= WORK TO COMPLETE =
Every entry must be transcribed exactly as written.

= MATERIAL PROVIDED =
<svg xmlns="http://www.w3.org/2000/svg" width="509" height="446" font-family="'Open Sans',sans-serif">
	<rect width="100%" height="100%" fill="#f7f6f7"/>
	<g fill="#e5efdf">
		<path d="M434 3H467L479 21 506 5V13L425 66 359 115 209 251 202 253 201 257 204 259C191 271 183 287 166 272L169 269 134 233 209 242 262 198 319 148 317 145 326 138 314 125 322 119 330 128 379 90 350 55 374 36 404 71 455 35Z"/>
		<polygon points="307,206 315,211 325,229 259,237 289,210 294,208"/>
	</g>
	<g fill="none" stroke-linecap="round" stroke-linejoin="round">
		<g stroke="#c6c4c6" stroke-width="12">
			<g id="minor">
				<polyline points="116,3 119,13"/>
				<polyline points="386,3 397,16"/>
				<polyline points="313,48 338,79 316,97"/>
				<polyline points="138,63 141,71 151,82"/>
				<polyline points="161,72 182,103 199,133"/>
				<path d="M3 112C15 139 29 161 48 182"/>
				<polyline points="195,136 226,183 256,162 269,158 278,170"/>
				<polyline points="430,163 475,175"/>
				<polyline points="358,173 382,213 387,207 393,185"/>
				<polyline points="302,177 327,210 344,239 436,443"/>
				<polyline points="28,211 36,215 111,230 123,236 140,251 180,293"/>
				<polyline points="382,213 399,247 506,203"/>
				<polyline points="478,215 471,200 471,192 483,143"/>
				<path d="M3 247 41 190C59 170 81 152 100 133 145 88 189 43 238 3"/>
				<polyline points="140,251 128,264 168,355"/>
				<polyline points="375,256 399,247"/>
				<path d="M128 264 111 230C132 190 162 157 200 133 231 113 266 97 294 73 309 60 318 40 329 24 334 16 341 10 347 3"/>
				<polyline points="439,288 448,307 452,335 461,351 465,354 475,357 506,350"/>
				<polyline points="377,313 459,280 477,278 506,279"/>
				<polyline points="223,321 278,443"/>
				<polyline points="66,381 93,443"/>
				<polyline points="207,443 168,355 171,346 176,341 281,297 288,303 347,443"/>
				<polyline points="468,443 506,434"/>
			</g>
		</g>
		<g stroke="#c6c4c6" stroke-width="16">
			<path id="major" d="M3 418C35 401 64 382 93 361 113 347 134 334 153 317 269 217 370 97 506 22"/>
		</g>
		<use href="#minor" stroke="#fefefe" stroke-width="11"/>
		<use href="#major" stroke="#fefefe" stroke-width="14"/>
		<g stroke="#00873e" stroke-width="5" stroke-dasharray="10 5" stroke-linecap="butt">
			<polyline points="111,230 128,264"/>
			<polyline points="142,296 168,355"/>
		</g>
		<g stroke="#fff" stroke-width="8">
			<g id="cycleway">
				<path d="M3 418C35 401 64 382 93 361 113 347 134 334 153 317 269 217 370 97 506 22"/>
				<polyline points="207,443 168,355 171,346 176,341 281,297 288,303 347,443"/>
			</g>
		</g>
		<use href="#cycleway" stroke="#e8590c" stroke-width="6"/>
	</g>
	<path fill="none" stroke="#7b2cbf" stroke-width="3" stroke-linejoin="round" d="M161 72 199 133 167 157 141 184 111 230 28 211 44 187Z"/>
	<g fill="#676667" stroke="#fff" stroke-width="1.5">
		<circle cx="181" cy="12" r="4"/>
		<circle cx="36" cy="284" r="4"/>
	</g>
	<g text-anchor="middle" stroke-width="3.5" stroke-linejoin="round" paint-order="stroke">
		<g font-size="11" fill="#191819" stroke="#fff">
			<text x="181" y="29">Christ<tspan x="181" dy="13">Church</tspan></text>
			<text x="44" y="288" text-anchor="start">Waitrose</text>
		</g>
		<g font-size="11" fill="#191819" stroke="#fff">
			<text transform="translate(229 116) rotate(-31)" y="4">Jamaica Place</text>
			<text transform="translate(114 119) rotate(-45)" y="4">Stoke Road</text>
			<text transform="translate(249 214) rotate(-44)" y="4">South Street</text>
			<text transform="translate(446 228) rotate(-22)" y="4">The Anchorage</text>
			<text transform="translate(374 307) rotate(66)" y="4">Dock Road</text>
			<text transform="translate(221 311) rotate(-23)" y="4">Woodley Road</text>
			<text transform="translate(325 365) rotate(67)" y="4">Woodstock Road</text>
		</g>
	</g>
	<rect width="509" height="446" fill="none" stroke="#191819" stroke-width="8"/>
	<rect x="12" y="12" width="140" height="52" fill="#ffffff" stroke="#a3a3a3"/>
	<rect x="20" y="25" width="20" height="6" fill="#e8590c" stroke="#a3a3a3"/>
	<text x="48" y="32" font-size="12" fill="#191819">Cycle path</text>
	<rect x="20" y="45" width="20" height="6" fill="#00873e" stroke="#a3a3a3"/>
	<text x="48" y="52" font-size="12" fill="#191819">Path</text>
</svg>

= ANSWER FOR THE TASK =
<svg xmlns="http://www.w3.org/2000/svg" width="509" height="446" font-family="'Open Sans',sans-serif">
	<rect width="100%" height="100%" fill="#f7f6f7"/>
	<g fill="#e5efdf">
		<path d="M434 3H467L479 21 506 5V13L425 66 359 115 209 251 202 253 201 257 204 259C191 271 183 287 166 272L169 269 134 233 209 242 262 198 319 148 317 145 326 138 314 125 322 119 330 128 379 90 350 55 374 36 404 71 455 35Z"/>
		<polygon points="307,206 315,211 325,229 259,237 289,210 294,208"/>
	</g>
	<g fill="none" stroke-linecap="round" stroke-linejoin="round">
		<g stroke="#c6c4c6" stroke-width="12">
			<g id="minor">
				<polyline points="116,3 119,13"/>
				<polyline points="386,3 397,16"/>
				<polyline points="313,48 338,79 316,97"/>
				<polyline points="138,63 141,71 151,82"/>
				<polyline points="161,72 182,103 199,133"/>
				<path d="M3 112C15 139 29 161 48 182"/>
				<polyline points="195,136 226,183 256,162 269,158 278,170"/>
				<polyline points="430,163 475,175"/>
				<polyline points="358,173 382,213 387,207 393,185"/>
				<polyline points="302,177 327,210 344,239 436,443"/>
				<polyline points="28,211 36,215 111,230 123,236 140,251 180,293"/>
				<polyline points="382,213 399,247 506,203"/>
				<polyline points="478,215 471,200 471,192 483,143"/>
				<path d="M3 247 41 190C59 170 81 152 100 133 145 88 189 43 238 3"/>
				<polyline points="140,251 128,264 168,355"/>
				<polyline points="375,256 399,247"/>
				<path d="M128 264 111 230C132 190 162 157 200 133 231 113 266 97 294 73 309 60 318 40 329 24 334 16 341 10 347 3"/>
				<polyline points="439,288 448,307 452,335 461,351 465,354 475,357 506,350"/>
				<polyline points="377,313 459,280 477,278 506,279"/>
				<polyline points="223,321 278,443"/>
				<polyline points="66,381 93,443"/>
				<polyline points="207,443 168,355 171,346 176,341 281,297 288,303 347,443"/>
				<polyline points="468,443 506,434"/>
			</g>
		</g>
		<g stroke="#c6c4c6" stroke-width="16">
			<path id="major" d="M3 418C35 401 64 382 93 361 113 347 134 334 153 317 269 217 370 97 506 22"/>
		</g>
		<use href="#minor" stroke="#fefefe" stroke-width="11"/>
		<use href="#major" stroke="#fefefe" stroke-width="14"/>
		<g stroke="#00873e" stroke-width="5" stroke-dasharray="10 5" stroke-linecap="butt">
			<polyline points="111,230 128,264"/>
			<polyline points="142,296 168,355"/>
		</g>
		<g stroke="#fff" stroke-width="8">
			<g id="cycleway">
				<path d="M3 418C35 401 64 382 93 361 113 347 134 334 153 317 269 217 370 97 506 22"/>
				<polyline points="207,443 168,355 171,346 176,341 281,297 288,303 347,443"/>
			</g>
		</g>
		<use href="#cycleway" stroke="#e8590c" stroke-width="6"/>
	</g>
	<path fill="none" stroke="#7b2cbf" stroke-width="3" stroke-linejoin="round" d="M161 72 199 133 167 157 141 184 111 230 28 211 44 187Z"/>
	<g fill="#676667" stroke="#fff" stroke-width="1.5">
		<circle cx="181" cy="12" r="4"/>
		<circle cx="36" cy="284" r="4"/>
	</g>
	<g text-anchor="middle" stroke-width="3.5" stroke-linejoin="round" paint-order="stroke">
		<g font-size="11" fill="#191819" stroke="#fff">
			<text x="181" y="29">Christ<tspan x="181" dy="13">Church</tspan></text>
			<text x="44" y="288" text-anchor="start">Waitrose</text>
		</g>
		<g font-size="11" fill="#191819" stroke="#fff">
			<text transform="translate(229 116) rotate(-31)" y="4">Jamaica Place</text>
			<text transform="translate(114 119) rotate(-45)" y="4">Stoke Road</text>
			<text transform="translate(249 214) rotate(-44)" y="4">South Street</text>
			<text transform="translate(446 228) rotate(-22)" y="4">The Anchorage</text>
			<text transform="translate(374 307) rotate(66)" y="4">Dock Road</text>
			<text transform="translate(221 311) rotate(-23)" y="4">Woodley Road</text>
			<text transform="translate(325 365) rotate(67)" y="4">Woodstock Road</text>
		</g>
	</g>
	<rect width="509" height="446" fill="none" stroke="#191819" stroke-width="8"/>
	<rect x="12" y="12" width="140" height="52" fill="#ffffff" stroke="#a3a3a3"/>
	<rect x="20" y="25" width="20" height="6" fill="#e8590c" stroke="#a3a3a3"/>
	<text x="48" y="32" font-size="12" fill="#191819">Cycle path</text>
	<rect x="20" y="45" width="20" height="6" fill="#00873e" stroke="#a3a3a3"/>
	<text x="48" y="52" font-size="12" fill="#191819">Path</text>
</svg>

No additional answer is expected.